American entrepreneur

Hilary Mason is an American entrepreneur and data scientist. She is the co-founder of the startup Fast Forward Labs.

==Early life and education==
Mason was born in New York City, and graduated from Grinnell College with a B.A. in computer science in 2000, and attended Brown University.

== Career ==
In 2010, she co-founded hackNY, a non-profit that helps integrate engineering students into the startup community in New York City. After a few years working as Chief Scientist at bitly, she quit the company in 2014 and co-founded Fast Forward Labs with Micha Gorelick, another former bitly data scientist. She continues working as a data scientist at Accel. On September 7, 2017, Cloudera announced that it had acquired Fast Forward Labs, and that Mason would become Cloudera's Vice President of Research.

She has been interviewed by TechRepublic, Forbes, Wall Street Journal, ProgrammableWeb and others. She has further featured in both Glamour (magazine) and Scientific American

She has also been a member of Mayor Bloomberg's Technology and Innovation Advisory Council. In addition, Mason is a prominent member of NYCResistor, a hacker collective located in Brooklyn.

===Fast Forward Labs===
Fast Forward Labs specializes in machine learning intelligence research. Mason is the CEO of the Fast Forward Labs until the acquisition, on September 7, 2017 by Cloudera, a US open-source software company that offers support, training and software to business clients. Cloudera extended this offer due to FFL's experience and expertise in applying machine learning to practical business problems and their commitment to continual academic and industrial research surveys on new techniques.

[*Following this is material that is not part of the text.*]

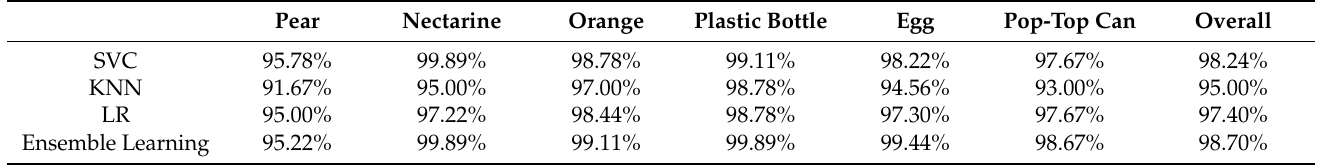
Table 1. Comparison of the judgment accuracy of different algorithms at a training ratio of 0.6.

Mason explained that the merger of FFL with Cloudera would enable further and accelerated research opportunities on a larger platform.

=== Awards ===
Mason received the TechFellows Engineering Leadership award in 2012 worth $100,000. She was also on the Fortune 40 under 40 Ones to Watch list in 2011, as well as Crain's New York 40 under Forty list.

She was named within the Top 100 most creative people in business by Fast Company.